This blog has been discontinued. See Adam Gonnerman for all future posts.

Monday, April 8, 2024

A Reality Check for Degree Holders

This young lady's very entitled rant has me thinking. And here's what's on my mind.

In today's competitive landscape, a college degree is often seen as the golden ticket to a successful career. However, the harsh truth is that obtaining a degree does not guarantee immediate access to a job. While it certainly broadens the range of opportunities for which you are qualified, it is not a magic wand that opens all doors.

The modern bachelor's degree has, in many ways, replaced the high school diploma of the past. It has become a baseline requirement for a vast array of positions. This shift in expectations means that more people are pursuing higher education, leading to a saturated market of degree holders. As a result, the value of a bachelor's degree in distinguishing oneself in the job market has diminished.

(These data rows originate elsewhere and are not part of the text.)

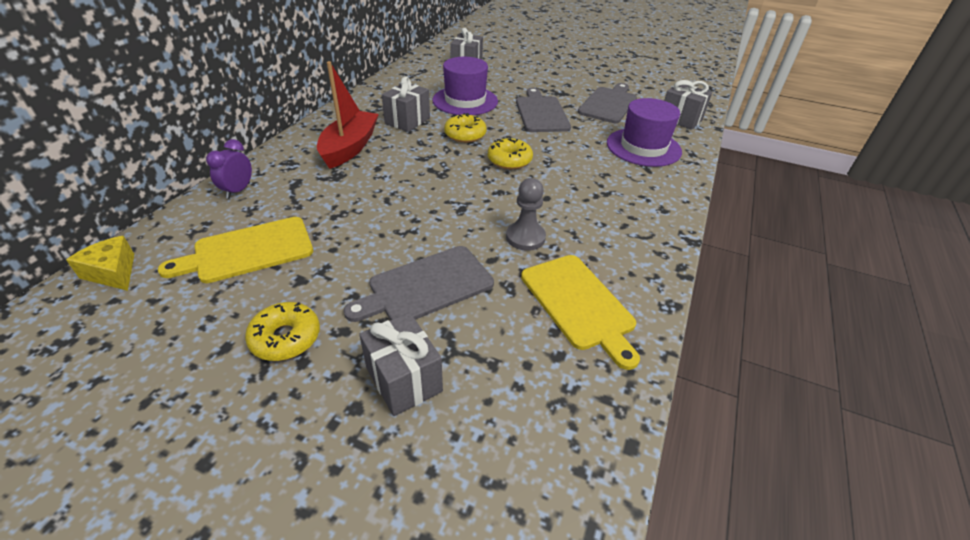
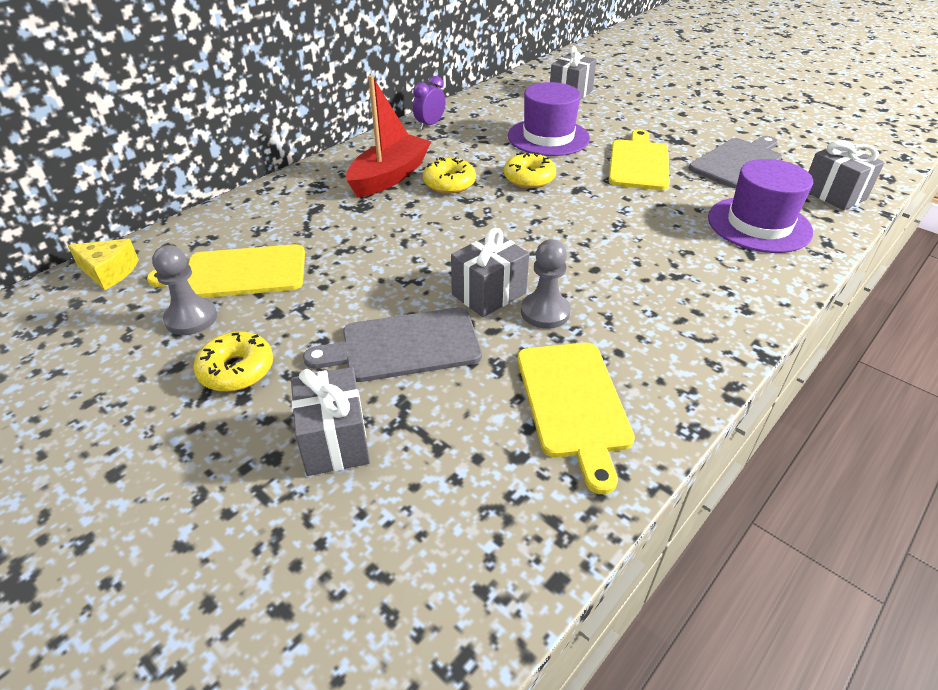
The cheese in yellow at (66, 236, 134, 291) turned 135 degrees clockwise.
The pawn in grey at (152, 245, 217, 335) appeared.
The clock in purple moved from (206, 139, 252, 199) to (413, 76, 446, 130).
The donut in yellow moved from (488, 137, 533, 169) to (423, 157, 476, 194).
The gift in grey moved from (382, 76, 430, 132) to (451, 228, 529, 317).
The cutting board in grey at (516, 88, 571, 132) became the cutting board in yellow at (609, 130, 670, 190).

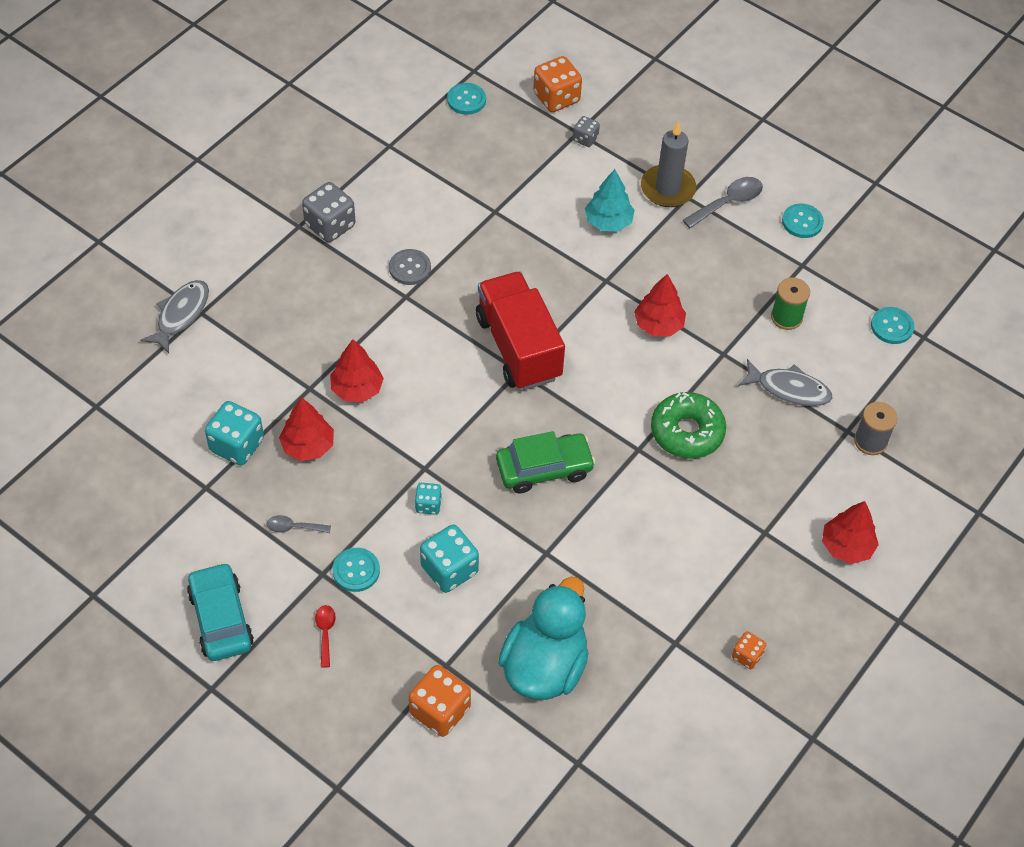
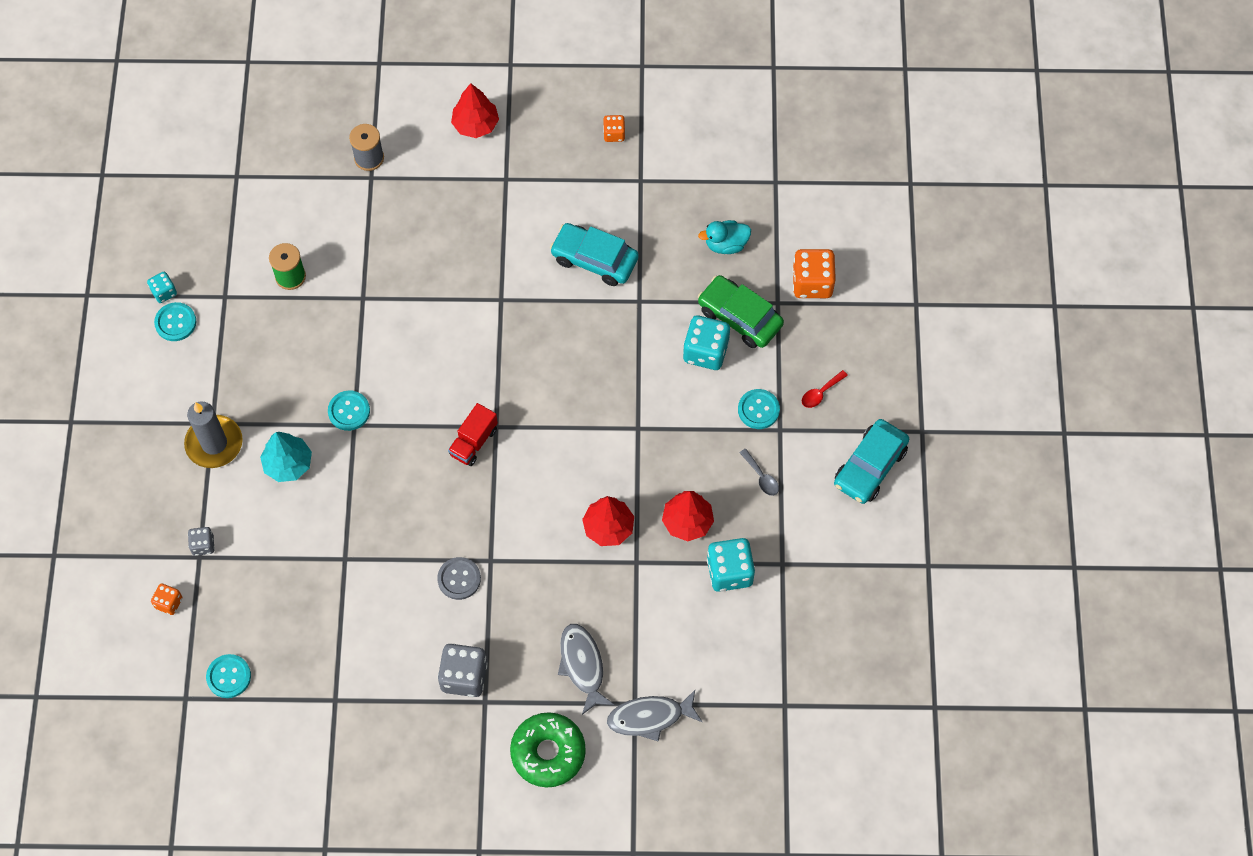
The dice in turquoise moved from (415, 483, 442, 515) to (147, 272, 177, 303).
The dice in orange at (533, 56, 582, 112) changed to 0.55 times the size.
The button in turquoise moved from (871, 307, 915, 344) to (328, 390, 370, 431).
The truck in red at (476, 271, 565, 390) changed to 0.49 times the size.
The donut in green moved from (651, 392, 726, 459) to (510, 712, 586, 788).
The car in turquoise at (550, 223, 639, 286) appeared.
The fish in grey moved from (738, 359, 832, 406) to (558, 624, 615, 715).
The duck in turquoise at (498, 577, 588, 700) changed to 0.50 times the size.
The car in green moved from (496, 431, 596, 494) to (698, 275, 784, 348).
The tree in red at (634, 274, 686, 336) disappeared.
The spoon in grey at (683, 177, 763, 229) disappeared.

Paying your dues is an unavoidable part of the journey. The job market is challenging, even for those who are well-qualified. It's a rite of passage that requires perseverance, resilience, and a willingness to start from the ground up. The early stages of a career often involve roles that might not be the dream job but are stepping stones to gaining the experience and skills needed to advance. My first corporate job was in customer service, and I'm a bit insulted by this young woman's snarky attitude about such work.

It's important for graduates to set realistic expectations and be prepared to navigate a job market that is more competitive than ever. Networking, continuous learning, and adaptability are key to standing out and securing opportunities. The degree is just the beginning; the real work lies in the relentless pursuit of growth and excellence in your chosen field.

None of this means in any way that degrees are a "scam" or not worth it. I'd hate to be out on the job market right now with only a college diploma. Then again, not everyone needs a degree. Someone who is properly trained and licensed can be a plumber, for instance. The same goes for HVAC technicians and electricians, among other professions. However, for anyone looking to get into corporate life, a degree and possibly a professional certification are going to be necessary. In my case, I started out on a Bachelor's degree and then got a Project Management Professional (PMP) certification. In recent years I took it to the next level with a Master's degree in Management. I'm glad to have invested in my career.

This young lady in the video falls short entirely on a few levels. She comes across, as I indicated at the outset, as entitled. She certainly is naive about how the world really works. She's giving herself a bad image by posting this rant online. And she needs to grow up. I would have thought that four years in college was enough to do that, but I guess not.